((

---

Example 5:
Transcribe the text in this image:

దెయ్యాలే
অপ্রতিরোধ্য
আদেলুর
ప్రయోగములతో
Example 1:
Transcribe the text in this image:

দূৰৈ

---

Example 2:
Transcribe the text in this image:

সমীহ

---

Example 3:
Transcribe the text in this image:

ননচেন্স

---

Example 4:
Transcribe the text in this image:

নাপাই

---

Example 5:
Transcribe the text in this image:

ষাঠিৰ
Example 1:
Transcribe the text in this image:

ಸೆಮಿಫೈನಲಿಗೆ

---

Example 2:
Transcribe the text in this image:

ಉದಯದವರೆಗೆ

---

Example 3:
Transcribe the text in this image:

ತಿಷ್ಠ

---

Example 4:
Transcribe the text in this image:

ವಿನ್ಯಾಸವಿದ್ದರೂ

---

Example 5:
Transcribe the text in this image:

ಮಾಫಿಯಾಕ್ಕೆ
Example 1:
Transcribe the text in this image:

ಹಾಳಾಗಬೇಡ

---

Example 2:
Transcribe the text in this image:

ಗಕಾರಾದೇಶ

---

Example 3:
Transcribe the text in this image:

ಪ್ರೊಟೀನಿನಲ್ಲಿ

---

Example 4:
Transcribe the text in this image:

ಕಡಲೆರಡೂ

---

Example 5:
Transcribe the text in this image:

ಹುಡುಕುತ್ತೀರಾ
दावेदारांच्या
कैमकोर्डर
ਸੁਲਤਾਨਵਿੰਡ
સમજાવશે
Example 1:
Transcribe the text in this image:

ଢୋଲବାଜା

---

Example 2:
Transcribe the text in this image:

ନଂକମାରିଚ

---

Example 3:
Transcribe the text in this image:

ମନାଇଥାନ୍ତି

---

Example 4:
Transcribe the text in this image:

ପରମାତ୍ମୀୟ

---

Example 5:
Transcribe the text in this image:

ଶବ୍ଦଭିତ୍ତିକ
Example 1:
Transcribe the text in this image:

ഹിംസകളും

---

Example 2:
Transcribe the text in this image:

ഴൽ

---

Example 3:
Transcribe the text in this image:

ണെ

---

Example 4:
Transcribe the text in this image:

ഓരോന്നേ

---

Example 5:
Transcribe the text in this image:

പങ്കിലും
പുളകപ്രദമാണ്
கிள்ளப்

))

* _REQUIREMENT_
The complete material should be output once more, word for word.

* _ANSWER SPACE_
---

Example 5:
Transcribe the text in this image:

దెయ్యాలే
অপ্রতিরোধ্য
আদেলুর
ప్రయోగములతో
Example 1:
Transcribe the text in this image:

দূৰৈ

---

Example 2:
Transcribe the text in this image:

সমীহ

---

Example 3:
Transcribe the text in this image:

ননচেন্স

---

Example 4:
Transcribe the text in this image:

নাপাই

---

Example 5:
Transcribe the text in this image:

ষাঠিৰ
Example 1:
Transcribe the text in this image:

ಸೆಮಿಫೈನಲಿಗೆ

---

Example 2:
Transcribe the text in this image:

ಉದಯದವರೆಗೆ

---

Example 3:
Transcribe the text in this image:

ತಿಷ್ಠ

---

Example 4:
Transcribe the text in this image:

ವಿನ್ಯಾಸವಿದ್ದರೂ

---

Example 5:
Transcribe the text in this image:

ಮಾಫಿಯಾಕ್ಕೆ
Example 1:
Transcribe the text in this image:

ಹಾಳಾಗಬೇಡ

---

Example 2:
Transcribe the text in this image:

ಗಕಾರಾದೇಶ

---

Example 3:
Transcribe the text in this image:

ಪ್ರೊಟೀನಿನಲ್ಲಿ

---

Example 4:
Transcribe the text in this image:

ಕಡಲೆರಡೂ

---

Example 5:
Transcribe the text in this image:

ಹುಡುಕುತ್ತೀರಾ
दावेदारांच्या
कैमकोर्डर
ਸੁਲਤਾਨਵਿੰਡ
સમજાવશે
Example 1:
Transcribe the text in this image:

ଢୋଲବାଜା

---

Example 2:
Transcribe the text in this image:

ନଂକମାରିଚ

---

Example 3:
Transcribe the text in this image:

ମନାଇଥାନ୍ତି

---

Example 4:
Transcribe the text in this image:

ପରମାତ୍ମୀୟ

---

Example 5:
Transcribe the text in this image:

ଶବ୍ଦଭିତ୍ତିକ
Example 1:
Transcribe the text in this image:

ഹിംസകളും

---

Example 2:
Transcribe the text in this image:

ഴൽ

---

Example 3:
Transcribe the text in this image:

ണെ

---

Example 4:
Transcribe the text in this image:

ഓരോന്നേ

---

Example 5:
Transcribe the text in this image:

പങ്കിലും
പുളകപ്രദമാണ്
கிள்ளப்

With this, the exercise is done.